Friday, January 18, 2019 - A web tool to display depth maps in 3d

Link to the web tool to display depth maps in 3d: Depth Player.

It all started when my good friend Gordon told me about depth-player, a web tool to display Google Lens Blur images in 3d coded by Jaume Sánchez (Clicktorelease). As you probably know, a Google Lens Blur image is a container for a reference image and a depth map (and some other parameters like focal length, near plane, far plane, and maybe more). It's cool and all but it would be real nice if you could simply input a reference image and a depth map instead of having to combine them into a Google Lens Blur image (using

Here comes Depth Player where the input is a reference image and its associated depth map. The depth map is assumed to be white for near objects and black for far objects, the exact opposite of a Google Lens Blur depth map. Not a big change from Jaume's version but I think it makes the depth map display tool more general and more useful.

The 3d model is displayed using central/perspective projection. The projection center is the camera center. The distance from the image plane to the camera center is equal to the focal length. The 3d points are obtained by considering, for each 2d point of the reference image in the image plane, a ray emanating from the camera center and passing through the 2d point. The position of the 3d point along the ray is determined by its depth as recorded in the depth map. To get the proper location (within scale), you need to know where the near and far planes are along the axis that goes through the camera center and the reference image center in the image plane (aka the principal axis). You also need to know the focal length. The math is very similar to what's happening in Point Cloud Maker 11 (PCM11) since I am basically doing the same thing. The 3d scene is basically encased in a pyramid whose four side edges pass through the camera center (the center of projection) and one corner of the reference image.

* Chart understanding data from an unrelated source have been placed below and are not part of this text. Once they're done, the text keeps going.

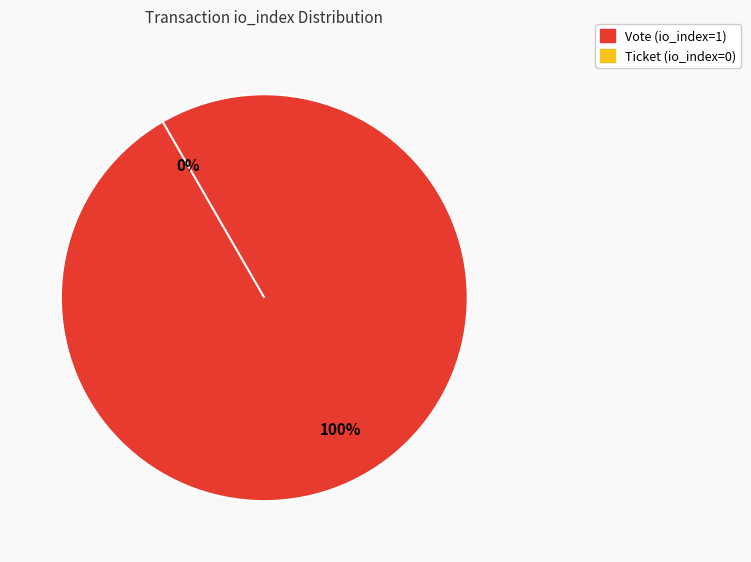

Is there any slice that represents more than half of the pie?

Yes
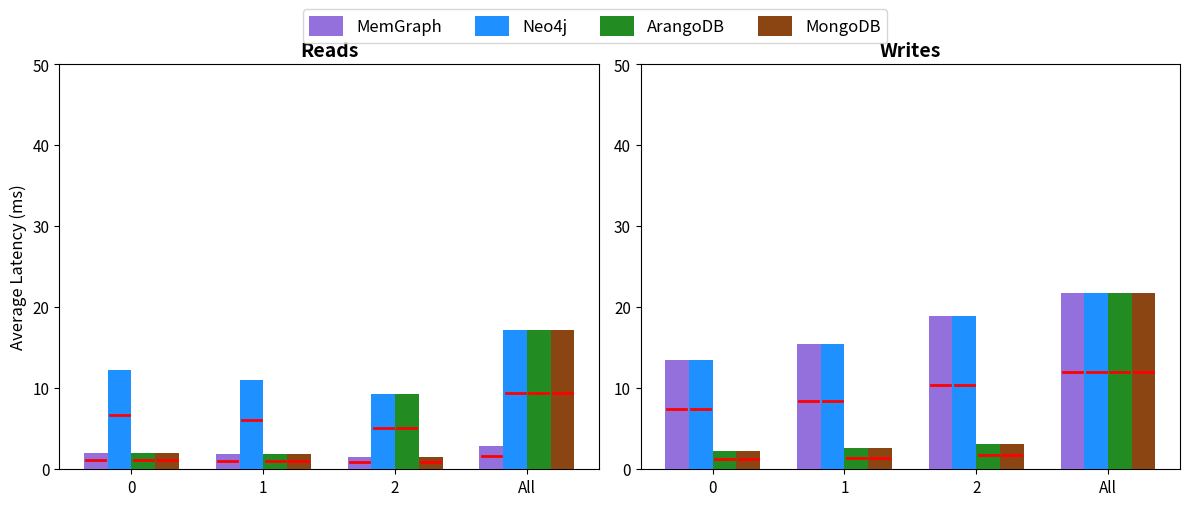

What is the average value of the ArangoDB series?

7.5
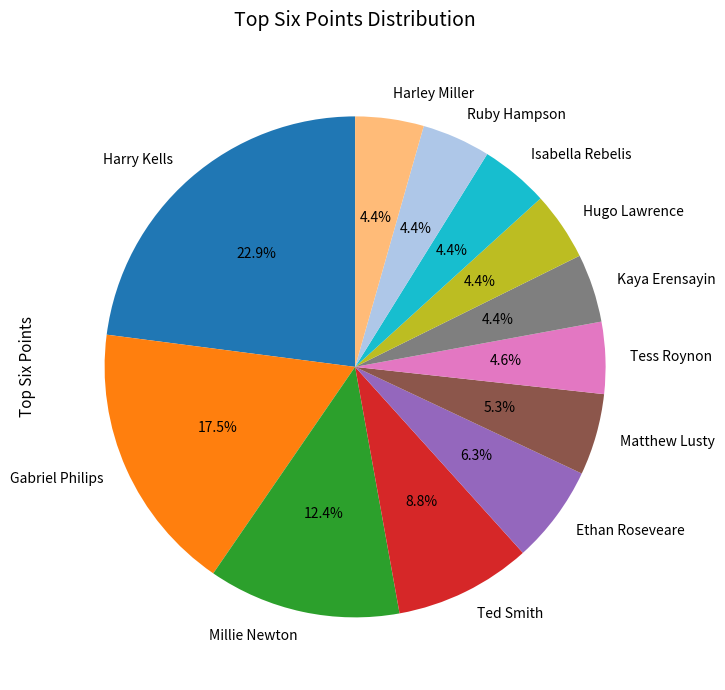

To the nearest percent, what is the average slice percentage?

8%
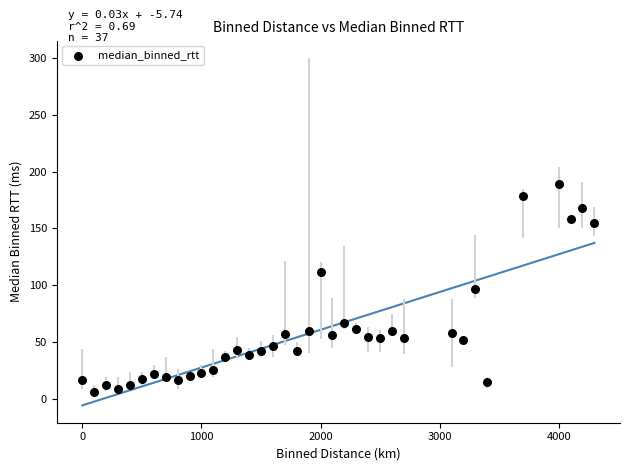

What is the range of Y values (max minus min)?

183.1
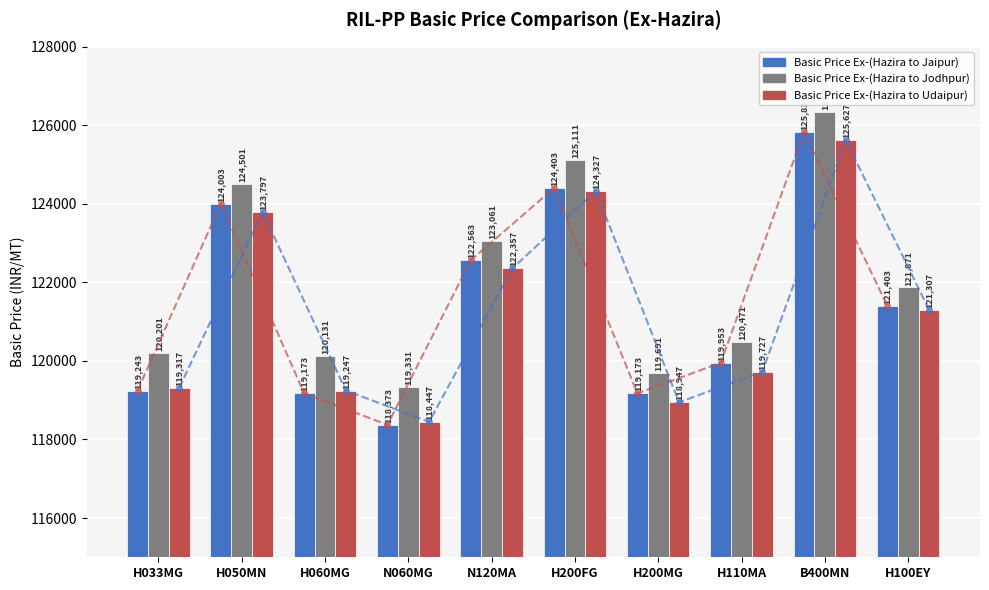

At which label is Basic Price Ex-(Hazira to Udaipur) closest to 122037?

N120MA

In Depth Player, you can choose between the following display modes:
- Solid,
- Point cloud, and
- Wireframe.

Personally, I find the "Point cloud" display to be the most useful. The problem with "Solid" and "Wireframe" render modes is that objects at depth discontinuities are connected in the triangular mesh that's used to display the 3d scene. As a result, you end up with bad color interpolation at depth discontinuities.

In Depth Player, you can adjust:
- Focal distance/length,
- Near plane,
- Far plane,
- Smooth mesh,
- Quad size,
- Point size, and
- Downsampling.

Any time you change a parameter, you need to click on "Create model" to see the changes. If you want to go back to the default settings, you have to reload the Depth Player page.

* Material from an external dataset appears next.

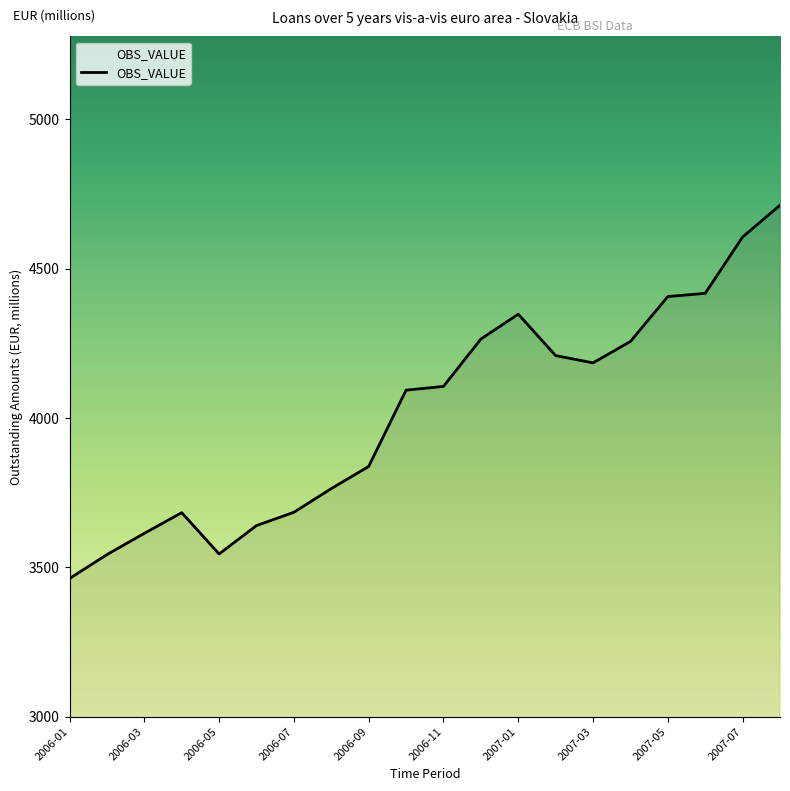

What is the maximum value shown in the chart?

4711.8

The focal distance, near plane, and far plane need to be adjusted so that the 3d scene that is displayed corresponds to reality (as best as possible).

The parameter "Smooth mesh" controls how smooth the triangular mesh is. The larger "Smooth mesh" is, the smoother the triangular mesh is, that is, the more smoothing has been applied to the depth map. As with all things, smoothing should be done in moderation. By default, there is no smoothing applied.

The parameter "Quad size" controls how fine the quadrangular mesh is. Note that the triangular mesh is obtained from the quadrangular mesh by splitting each quad into 2 triangles. The smaller "Quad size" is, the more refined the mesh is. You can clearly see that when you switch the display to "Wireframe". Bear in mind that the lower "Quad size" is set to, the longer it takes to create the 3d model. Note that "Quad size" has no effect when in "Point cloud" display mode. Personally, I would leave that parameter alone (set to 1.0) and use the "Downsampling" parameter instead to control the refinement of the 3d scene.

The "Point size" parameter controls the size of the points when the display is switched to "Point cloud".

The "Downsampling" parameter controls by how much the original reference image is downsampled (reduced in size) prior to generating the 3d scene. The larger "Downsampling" is set to, the coarse the mesh (and therefore the rendered scene) is gonna be. If "Downsampling" is set to 1, there is no downsampling performed on the reference image. This has an effect in all render modes. If you are in "Point cloud" mode, this is the only way to control the number of points in the 3d scene. Bear in mind that the lower "Downsampling" is set to, the longer it takes to create the 3d model.

The original depth-player (the one Jaume wrote) had an option to upload the 3d scene to sketchfab and an option to download an .obj file. I removed the direct upload option to sketchfab (don't like the idea of direct upload from one site to another). I left the option to save the 3d model as an .obj file which you can certainly upload to sketchfab if you want.

Here's a quick video showing Depth Player in action:

Here's another more in-depth video showing depthplayer in action:

All credit goes to Jaume Sánchez for his original depth-player. All I did was allow the loading of a reference image + depth map instead of a Google Lens Blur image. I also changed a few other things but nothing too involved.